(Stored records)
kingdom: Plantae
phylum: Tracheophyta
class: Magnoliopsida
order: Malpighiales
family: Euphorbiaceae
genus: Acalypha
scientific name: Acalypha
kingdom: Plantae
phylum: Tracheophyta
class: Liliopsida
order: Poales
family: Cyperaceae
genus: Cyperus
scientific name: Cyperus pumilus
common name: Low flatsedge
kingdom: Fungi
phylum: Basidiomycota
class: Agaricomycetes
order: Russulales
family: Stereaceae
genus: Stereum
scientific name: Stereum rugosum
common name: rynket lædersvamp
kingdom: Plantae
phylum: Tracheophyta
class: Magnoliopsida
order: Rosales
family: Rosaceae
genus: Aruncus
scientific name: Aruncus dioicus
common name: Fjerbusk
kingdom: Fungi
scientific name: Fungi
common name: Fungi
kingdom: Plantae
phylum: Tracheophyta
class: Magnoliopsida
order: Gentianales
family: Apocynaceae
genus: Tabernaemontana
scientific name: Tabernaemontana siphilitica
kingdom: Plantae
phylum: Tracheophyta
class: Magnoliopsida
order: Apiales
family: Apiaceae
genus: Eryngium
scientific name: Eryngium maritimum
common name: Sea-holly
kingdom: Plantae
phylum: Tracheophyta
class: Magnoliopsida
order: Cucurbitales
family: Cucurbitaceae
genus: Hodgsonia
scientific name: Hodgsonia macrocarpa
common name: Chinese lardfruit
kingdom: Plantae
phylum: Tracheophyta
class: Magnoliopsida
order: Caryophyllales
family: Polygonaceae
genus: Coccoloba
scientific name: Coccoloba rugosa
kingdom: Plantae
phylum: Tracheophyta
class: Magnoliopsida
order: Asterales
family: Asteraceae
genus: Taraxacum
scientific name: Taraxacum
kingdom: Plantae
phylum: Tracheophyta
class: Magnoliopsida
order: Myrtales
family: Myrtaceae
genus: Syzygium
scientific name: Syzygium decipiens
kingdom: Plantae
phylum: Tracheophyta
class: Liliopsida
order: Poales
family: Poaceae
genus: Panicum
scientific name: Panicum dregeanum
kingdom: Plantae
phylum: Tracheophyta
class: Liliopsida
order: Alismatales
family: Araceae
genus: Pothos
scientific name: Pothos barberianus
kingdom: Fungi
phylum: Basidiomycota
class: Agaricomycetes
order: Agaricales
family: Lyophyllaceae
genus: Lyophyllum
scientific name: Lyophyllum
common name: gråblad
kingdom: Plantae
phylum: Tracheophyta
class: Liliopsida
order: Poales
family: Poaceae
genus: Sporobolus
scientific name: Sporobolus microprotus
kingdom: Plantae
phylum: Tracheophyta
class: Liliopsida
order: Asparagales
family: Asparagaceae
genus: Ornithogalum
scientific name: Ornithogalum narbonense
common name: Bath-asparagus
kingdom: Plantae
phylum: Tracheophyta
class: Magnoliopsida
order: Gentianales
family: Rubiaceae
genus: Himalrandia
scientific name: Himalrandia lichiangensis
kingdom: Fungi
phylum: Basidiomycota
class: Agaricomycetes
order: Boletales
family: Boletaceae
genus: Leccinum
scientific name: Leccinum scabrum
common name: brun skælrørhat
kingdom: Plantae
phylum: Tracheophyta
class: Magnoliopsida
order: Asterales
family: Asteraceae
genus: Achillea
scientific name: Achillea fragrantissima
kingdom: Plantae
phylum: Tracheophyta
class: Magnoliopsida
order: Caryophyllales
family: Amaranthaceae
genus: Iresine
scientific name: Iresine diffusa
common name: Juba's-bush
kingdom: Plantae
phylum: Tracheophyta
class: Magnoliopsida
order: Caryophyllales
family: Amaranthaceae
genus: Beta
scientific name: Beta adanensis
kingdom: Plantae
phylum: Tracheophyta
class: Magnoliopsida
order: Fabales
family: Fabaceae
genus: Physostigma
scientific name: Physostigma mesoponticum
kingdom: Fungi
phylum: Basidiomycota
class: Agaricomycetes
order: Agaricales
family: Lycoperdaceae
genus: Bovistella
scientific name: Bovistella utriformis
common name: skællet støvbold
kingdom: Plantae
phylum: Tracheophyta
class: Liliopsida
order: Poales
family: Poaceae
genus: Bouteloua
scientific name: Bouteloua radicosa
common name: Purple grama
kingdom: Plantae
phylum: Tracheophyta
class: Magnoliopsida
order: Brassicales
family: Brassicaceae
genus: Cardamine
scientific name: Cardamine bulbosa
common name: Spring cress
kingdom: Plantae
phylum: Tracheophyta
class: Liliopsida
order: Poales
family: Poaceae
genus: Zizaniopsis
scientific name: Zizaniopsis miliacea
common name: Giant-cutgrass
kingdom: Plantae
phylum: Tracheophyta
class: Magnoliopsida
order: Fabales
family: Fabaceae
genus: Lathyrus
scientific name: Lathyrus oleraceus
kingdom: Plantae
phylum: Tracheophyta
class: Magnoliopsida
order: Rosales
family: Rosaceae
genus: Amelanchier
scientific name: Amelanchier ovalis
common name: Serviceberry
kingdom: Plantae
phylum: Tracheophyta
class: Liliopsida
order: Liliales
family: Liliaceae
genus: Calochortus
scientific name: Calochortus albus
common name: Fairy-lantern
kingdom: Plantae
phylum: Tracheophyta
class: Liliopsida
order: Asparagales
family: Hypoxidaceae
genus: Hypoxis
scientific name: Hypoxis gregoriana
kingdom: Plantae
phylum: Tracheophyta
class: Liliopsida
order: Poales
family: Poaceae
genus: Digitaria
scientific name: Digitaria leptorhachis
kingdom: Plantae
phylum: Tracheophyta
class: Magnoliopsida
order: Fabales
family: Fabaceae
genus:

■ Set problem: Please copy the rows starting at the line that contains "scientific name: Calochortus albus" and stopping at the end of the rows, swapping "common name" for "vernacular name" and changing nothing else.

■ Solution to the problem:
scientific name: Calochortus albus
vernacular name: Fairy-lantern
kingdom: Plantae
phylum: Tracheophyta
class: Liliopsida
order: Asparagales
family: Hypoxidaceae
genus: Hypoxis
scientific name: Hypoxis gregoriana
kingdom: Plantae
phylum: Tracheophyta
class: Liliopsida
order: Poales
family: Poaceae
genus: Digitaria
scientific name: Digitaria leptorhachis
kingdom: Plantae
phylum: Tracheophyta
class: Magnoliopsida
order: Fabales
family: Fabaceae
genus:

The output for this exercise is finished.